Titolo: Narcopolis
Autore: Jeet Thayil
Editore: Neri Pozza
Anno: 2012
Bombay è la città e Shuklaji Street è la via in cui il destino si compie.
Lì dove stanze claustrofobiche si trasformano in bordelli e chandu khana - fumerie d’oppio - si consumano le vite di Rashid, Dimple, Rumi, Bengali e Mr Lee.
Nella Bombay dell’autore Jeet Thayil, la realtà è un sogno che trabocca e dilata prospettive e percezioni, trasformando gli uomini in mostri senza testa destinati alla reincarnazione e le hijra – eunuchi - come Dimple, nella donna Zinat dalle forme sinuose sotto la sari.
Dimple, abbandonato e poi evirato in un bordello di Bombay, consegnato come hijra alla schiavitù di una tai, verrà poi introdotto ai segreti dell’amore, della morte, dell’oppio e della lettura dall’anziano Mr Lee, ex ufficiale dell’esercito cinese esperto di chandu. Segreti che riscatteranno Dimple, rendendolo la regina del khana di Rashid e del suo servo fedele Bengali.

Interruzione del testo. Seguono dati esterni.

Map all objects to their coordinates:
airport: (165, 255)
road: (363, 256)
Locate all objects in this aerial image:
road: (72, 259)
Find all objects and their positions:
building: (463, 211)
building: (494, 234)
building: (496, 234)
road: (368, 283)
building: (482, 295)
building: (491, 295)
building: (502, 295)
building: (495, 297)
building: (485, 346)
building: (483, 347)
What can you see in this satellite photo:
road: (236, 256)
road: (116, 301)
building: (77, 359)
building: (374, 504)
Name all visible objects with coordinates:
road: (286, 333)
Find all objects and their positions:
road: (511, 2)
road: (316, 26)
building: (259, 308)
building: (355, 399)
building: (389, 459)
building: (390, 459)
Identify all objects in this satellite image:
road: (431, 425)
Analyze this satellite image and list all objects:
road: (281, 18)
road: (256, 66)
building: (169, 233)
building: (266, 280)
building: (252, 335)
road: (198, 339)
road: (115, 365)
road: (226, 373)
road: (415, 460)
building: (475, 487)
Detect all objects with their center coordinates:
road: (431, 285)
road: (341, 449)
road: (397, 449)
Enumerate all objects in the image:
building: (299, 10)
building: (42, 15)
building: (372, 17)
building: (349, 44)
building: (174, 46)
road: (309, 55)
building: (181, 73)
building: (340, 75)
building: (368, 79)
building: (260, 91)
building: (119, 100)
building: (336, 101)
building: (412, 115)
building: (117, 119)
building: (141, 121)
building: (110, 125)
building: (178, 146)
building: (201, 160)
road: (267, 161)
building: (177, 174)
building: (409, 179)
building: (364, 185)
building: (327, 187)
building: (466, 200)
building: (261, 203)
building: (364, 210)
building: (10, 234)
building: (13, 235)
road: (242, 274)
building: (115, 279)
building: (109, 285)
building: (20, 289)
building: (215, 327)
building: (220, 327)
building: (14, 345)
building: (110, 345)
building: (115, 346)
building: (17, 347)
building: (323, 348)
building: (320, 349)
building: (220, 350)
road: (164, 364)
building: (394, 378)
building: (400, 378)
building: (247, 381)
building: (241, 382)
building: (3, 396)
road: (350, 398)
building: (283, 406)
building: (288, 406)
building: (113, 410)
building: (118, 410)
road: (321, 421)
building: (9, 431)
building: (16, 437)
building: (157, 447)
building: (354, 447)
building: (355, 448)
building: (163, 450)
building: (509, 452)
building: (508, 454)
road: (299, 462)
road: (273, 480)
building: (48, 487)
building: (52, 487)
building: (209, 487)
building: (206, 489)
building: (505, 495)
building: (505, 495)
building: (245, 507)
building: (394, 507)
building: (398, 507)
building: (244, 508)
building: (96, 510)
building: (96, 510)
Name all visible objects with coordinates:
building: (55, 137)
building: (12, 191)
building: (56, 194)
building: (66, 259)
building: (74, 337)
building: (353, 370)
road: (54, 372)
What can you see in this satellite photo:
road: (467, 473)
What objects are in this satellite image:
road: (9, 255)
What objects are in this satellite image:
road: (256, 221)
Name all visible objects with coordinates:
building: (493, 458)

Bombay con le sue strade di mendicanti e ammalati, prostitute, assassini, fanatici e spacciatori è la città invisibile, in cui i personaggi reali e surreali di queste pagine si nascondono, predati e annullati dal tempo e dagli eventi. Non c’è traccia nel romanzo della città dei turisti e dei santoni, dei pacifisti e degli asceti a cui ci hanno abituato. I pochi occidentali descritti sono comparse, uomini e donne privi di storia od eroinomani defunti.
Le stanze dell’oppio prima e della polvere - l’eroina – dopo, sono il rifugio poetico di anime perdute, il preludio alla morte, la dimensione onirica in cui trovare il significato profondo delle cose. Fuori, la politica e la religione sono sovrastrutture generatrici di menzogne e violenza, fisiologicamente corrotte, mostri mutanti capaci di fagocitare le speranze e annientare le coscienze.
“Per ogni felicità esiste un’infelicità uguale e contraria. Poi diedi un lungo tiro di charas e la stanza si riempì di luce. Tutto era trasparente. La pelle delle braccia sottile come carta. Mi guardai dentro alla carne e vidi le ossa che si muovevano avvolte in guaine rosa traslucide […] Fumavamo quell’hashish lurido, charas nero di Bombay, […] e fumavamo l’eroina sparsa sulla stagnola. Dicevamo quelle parole, le parole meravigliose prive di significato e d’importanza. […] Ridevamo senza ragione e interrompevamo le risate con il silenzio. […] Tutto era illuminato di significati”.
In questa confusione necessaria almeno quanto il Caos delle origini matura la riflessione di un lettore dapprima rapito e narcotizzato dal flusso delle parole, immobilizzato dal fumo del khana, e quindi liberato da quello stesso io narrante che si era impegnato fin dall’inizio a ripercorrere, attraverso il racconto, la storia di Narcopolis.
Per quanto surreali possano apparire le storie narrate da Thayil, il mondo in cui esse si compiono è profondamente reale. Per quanto consumate siano le esistenze di alcuni personaggi, le stesse tradiscono una bellezza ed un fascino sconcertanti, capaci di suscitare in chi legge autentica assuefazione.
“Non smise d’indossare sari, che le coprivano le gambe ma lasciavano scoperta la pancia, una parte intima che dovrebbero vedere solo mariti e amanti. Aveva imparato a tirare il corpetto sui fianchi, e si era abituata a piegarsi in avanti come per caso, ma di proposito, lasciando che il pallu si scostasse un poco sulla pelle […] Non smise di portare la sari. Cambiava costume a seconda di chi voleva essere, Dimple o Zinat, hindu o musulmana”.
Una cosa è certa: é difficile entrare a Narcopolis, almeno quanto uscirne e salvarsi.